### EXERCISE:
Repeat every record exactly, omitting the pictures.

*** Opening of THE DATA ***

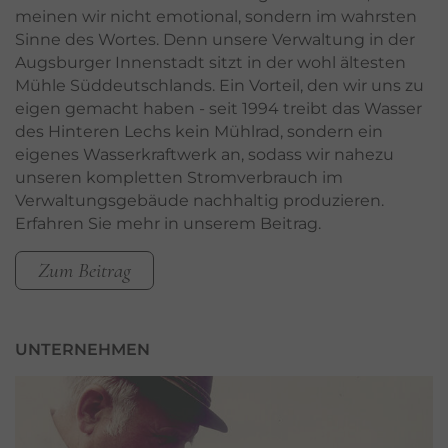
meinen wir nicht emotional, sondern im wahrsten
Sinne des Wortes. Denn unsere Verwaltung in der
Augsburger Innenstadt sitzt in der wohl ältesten
Mühle Süddeutschlands. Ein Vorteil, den wir uns zu
eigen gemacht haben - seit 1994 treibt das Wasser
des Hinteren Lechs kein Mühlrad, sondern ein
eigenes Wasserkraftwerk an, sodass wir nahezu
unseren kompletten Stromverbrauch im
Verwaltungsgebäude nachhaltig produzieren.
Erfahren Sie mehr in unserem Beitrag.
Zum Beitrag
UNTERNEHMEN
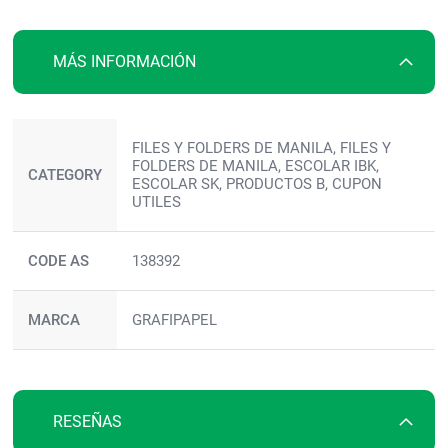
la
galería
de
MÁS INFORMACIÓN
imágenes
Más
FILES Y FOLDERS DE MANILA, FILES Y
información
FOLDERS DE MANILA, ESCOLAR IBK,
CATEGORY
ESCOLAR SK, PRODUCTOS B, CUPON
UTILES
CODE AS
138392
MARCA
GRAFIPAPEL
RESEÑAS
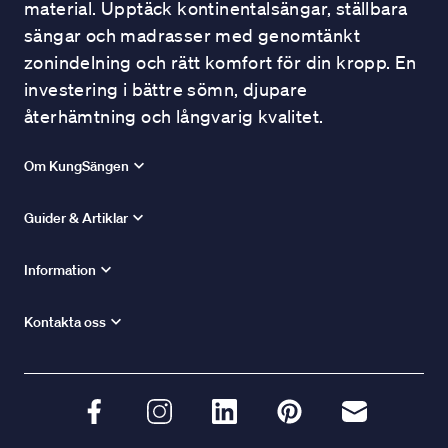
material. Upptäck kontinentalsängar, ställbara
sängar och madrasser med genomtänkt
zonindelning och rätt komfort för din kropp. En
investering i bättre sömn, djupare
återhämtning och långvarig kvalitet.
Om KungSängen
Guider & Artiklar
Information
Kontakta oss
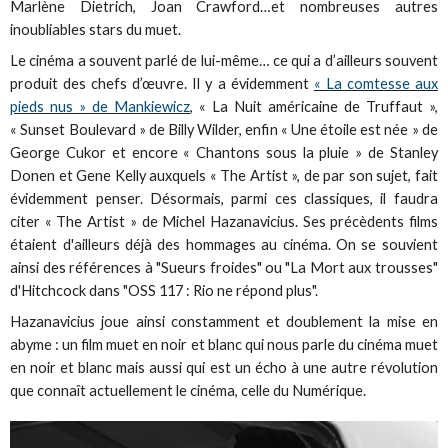
Marlène Dietrich, Joan Crawford…et nombreuses autres
inoubliables stars du muet.
Le cinéma a souvent parlé de lui-même… ce qui a d’ailleurs souvent
produit des chefs d’œuvre. Il y a évidemment
« La comtesse aux
pieds nus » de Mankiewicz
, « La Nuit américaine de Truffaut »,
« Sunset Boulevard » de Billy Wilder, enfin « Une étoile est née » de
George Cukor et encore « Chantons sous la pluie » de Stanley
Donen et Gene Kelly auxquels « The Artist », de par son sujet, fait
évidemment penser. Désormais, parmi ces classiques, il faudra
citer « The Artist » de Michel Hazanavicius. Ses précèdents films
étaient d'ailleurs déjà des hommages au cinéma. On se souvient
ainsi des références à "Sueurs froides" ou "La Mort aux trousses"
d'Hitchcock dans "OSS 117 : Rio ne répond plus".
Hazanavicius joue ainsi constamment et doublement la mise en
abyme : un film muet en noir et blanc qui nous parle du cinéma muet
en noir et blanc mais aussi qui est un écho à une autre révolution
que connaît actuellement le cinéma, celle du Numérique.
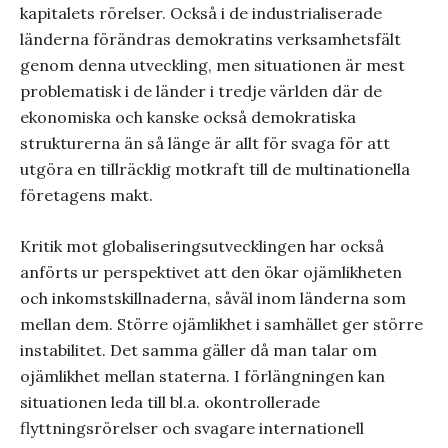
kapitalets rörelser. Också i de industrialiserade
länderna förändras demokratins verksamhetsfält
genom denna utveckling, men situationen är mest
problematisk i de länder i tredje världen där de
ekonomiska och kanske också demokratiska
strukturerna än så länge är allt för svaga för att
utgöra en tillräcklig motkraft till de multinationella
företagens makt.
Kritik mot globaliseringsutvecklingen har också
anförts ur perspektivet att den ökar ojämlikheten
och inkomstskillnaderna, såväl inom länderna som
mellan dem. Större ojämlikhet i samhället ger större
instabilitet. Det samma gäller då man talar om
ojämlikhet mellan staterna. I förlängningen kan
situationen leda till bl.a. okontrollerade
flyttningsrörelser och svagare internationell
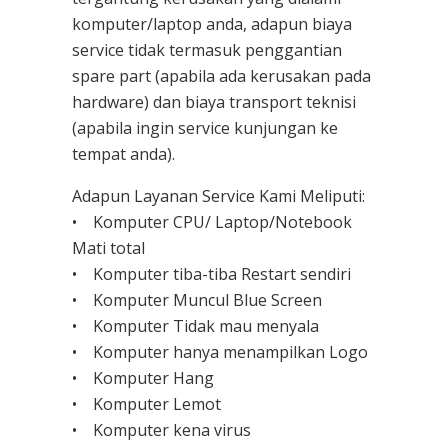
komputer/laptop anda, adapun biaya
service tidak termasuk penggantian
spare part (apabila ada kerusakan pada
hardware) dan biaya transport teknisi
(apabila ingin service kunjungan ke
tempat anda).
Adapun Layanan Service Kami Meliputi:
• Komputer CPU/ Laptop/Notebook
Mati total
• Komputer tiba-tiba Restart sendiri
• Komputer Muncul Blue Screen
• Komputer Tidak mau menyala
• Komputer hanya menampilkan Logo
• Komputer Hang
• Komputer Lemot
• Komputer kena virus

*** Close of THE DATA ***

### FINISHED TASK:
meinen wir nicht emotional, sondern im wahrsten
Sinne des Wortes. Denn unsere Verwaltung in der
Augsburger Innenstadt sitzt in der wohl ältesten
Mühle Süddeutschlands. Ein Vorteil, den wir uns zu
eigen gemacht haben - seit 1994 treibt das Wasser
des Hinteren Lechs kein Mühlrad, sondern ein
eigenes Wasserkraftwerk an, sodass wir nahezu
unseren kompletten Stromverbrauch im
Verwaltungsgebäude nachhaltig produzieren.
Erfahren Sie mehr in unserem Beitrag.
Zum Beitrag
UNTERNEHMEN
la
galería
de
MÁS INFORMACIÓN
imágenes
Más
FILES Y FOLDERS DE MANILA, FILES Y
información
FOLDERS DE MANILA, ESCOLAR IBK,
CATEGORY
ESCOLAR SK, PRODUCTOS B, CUPON
UTILES
CODE AS
138392
MARCA
GRAFIPAPEL
RESEÑAS
material. Upptäck kontinentalsängar, ställbara
sängar och madrasser med genomtänkt
zonindelning och rätt komfort för din kropp. En
investering i bättre sömn, djupare
återhämtning och långvarig kvalitet.
Om KungSängen
Guider & Artiklar
Information
Kontakta oss
Marlène Dietrich, Joan Crawford…et nombreuses autres
inoubliables stars du muet.
Le cinéma a souvent parlé de lui-même… ce qui a d’ailleurs souvent
produit des chefs d’œuvre. Il y a évidemment
« La comtesse aux
pieds nus » de Mankiewicz
, « La Nuit américaine de Truffaut »,
« Sunset Boulevard » de Billy Wilder, enfin « Une étoile est née » de
George Cukor et encore « Chantons sous la pluie » de Stanley
Donen et Gene Kelly auxquels « The Artist », de par son sujet, fait
évidemment penser. Désormais, parmi ces classiques, il faudra
citer « The Artist » de Michel Hazanavicius. Ses précèdents films
étaient d'ailleurs déjà des hommages au cinéma. On se souvient
ainsi des références à "Sueurs froides" ou "La Mort aux trousses"
d'Hitchcock dans "OSS 117 : Rio ne répond plus".
Hazanavicius joue ainsi constamment et doublement la mise en
abyme : un film muet en noir et blanc qui nous parle du cinéma muet
en noir et blanc mais aussi qui est un écho à une autre révolution
que connaît actuellement le cinéma, celle du Numérique.
kapitalets rörelser. Också i de industrialiserade
länderna förändras demokratins verksamhetsfält
genom denna utveckling, men situationen är mest
problematisk i de länder i tredje världen där de
ekonomiska och kanske också demokratiska
strukturerna än så länge är allt för svaga för att
utgöra en tillräcklig motkraft till de multinationella
företagens makt.
Kritik mot globaliseringsutvecklingen har också
anförts ur perspektivet att den ökar ojämlikheten
och inkomstskillnaderna, såväl inom länderna som
mellan dem. Större ojämlikhet i samhället ger större
instabilitet. Det samma gäller då man talar om
ojämlikhet mellan staterna. I förlängningen kan
situationen leda till bl.a. okontrollerade
flyttningsrörelser och svagare internationell
komputer/laptop anda, adapun biaya
service tidak termasuk penggantian
spare part (apabila ada kerusakan pada
hardware) dan biaya transport teknisi
(apabila ingin service kunjungan ke
tempat anda).
Adapun Layanan Service Kami Meliputi:
• Komputer CPU/ Laptop/Notebook
Mati total
• Komputer tiba-tiba Restart sendiri
• Komputer Muncul Blue Screen
• Komputer Tidak mau menyala
• Komputer hanya menampilkan Logo
• Komputer Hang
• Komputer Lemot
• Komputer kena virus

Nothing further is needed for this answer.